The debate in the Scottish Parliament is due to begin at 5pm.
OldManoftheHills
07 March 2013When oil runs out and all the lights turn off we might be sorry we had not built more windfarms to give us elecricity. As a keen walker and climber (and sailor) I see nothing wrong in suitable windfarms and think much of the objection is that British curse of Nymbyism.
Wind turbines need a windy spot such as hills and are quite majestic which is not to say careful planning is not required.

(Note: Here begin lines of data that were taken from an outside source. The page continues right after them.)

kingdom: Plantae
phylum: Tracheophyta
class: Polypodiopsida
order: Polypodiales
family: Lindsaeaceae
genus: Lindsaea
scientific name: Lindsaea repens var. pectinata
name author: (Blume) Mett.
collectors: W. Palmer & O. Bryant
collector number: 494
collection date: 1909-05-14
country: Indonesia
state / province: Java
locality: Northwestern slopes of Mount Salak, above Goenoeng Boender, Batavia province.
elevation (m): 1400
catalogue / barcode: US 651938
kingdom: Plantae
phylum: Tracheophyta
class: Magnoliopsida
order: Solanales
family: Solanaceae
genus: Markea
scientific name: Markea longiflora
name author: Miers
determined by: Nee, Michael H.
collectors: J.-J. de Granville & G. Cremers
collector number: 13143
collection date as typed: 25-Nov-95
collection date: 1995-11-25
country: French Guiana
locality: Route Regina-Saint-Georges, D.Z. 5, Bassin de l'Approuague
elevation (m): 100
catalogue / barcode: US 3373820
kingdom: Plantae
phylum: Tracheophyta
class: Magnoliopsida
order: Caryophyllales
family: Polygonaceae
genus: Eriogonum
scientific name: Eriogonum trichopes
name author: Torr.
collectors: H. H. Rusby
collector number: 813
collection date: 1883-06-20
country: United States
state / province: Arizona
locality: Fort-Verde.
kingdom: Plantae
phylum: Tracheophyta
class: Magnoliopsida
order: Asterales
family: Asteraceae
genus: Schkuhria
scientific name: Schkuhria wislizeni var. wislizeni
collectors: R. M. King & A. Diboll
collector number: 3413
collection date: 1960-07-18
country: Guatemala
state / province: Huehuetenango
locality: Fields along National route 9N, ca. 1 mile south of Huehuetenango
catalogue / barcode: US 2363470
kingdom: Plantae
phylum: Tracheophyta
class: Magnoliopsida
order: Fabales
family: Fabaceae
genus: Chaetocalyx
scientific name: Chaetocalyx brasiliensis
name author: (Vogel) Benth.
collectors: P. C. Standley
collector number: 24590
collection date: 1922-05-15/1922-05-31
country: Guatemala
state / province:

I love technology such as my boots axe and crampons and the bus or car that gets me there. I would hardly wish to go back to nature and wander Cairgorm plateau stark naked. Not all the works of man are desecration.
Bernard Snoglgf
08 March 2013Oh give it a rest. You're fooling nobody on this site. If you cared about the environment you want us to build new nuclear and invest in thorium research. You cannot run an economy, or a household for that matter, on a sporadic supply of highly expensive electricity which does nothing to ween us off things like coal. You forget little things like the environment, peat, birds, tourism, as well - these things provide real jobs which turbines destory.
Your'e either living in LaLa land or your snouts in the subsidy trough. It's pathetic.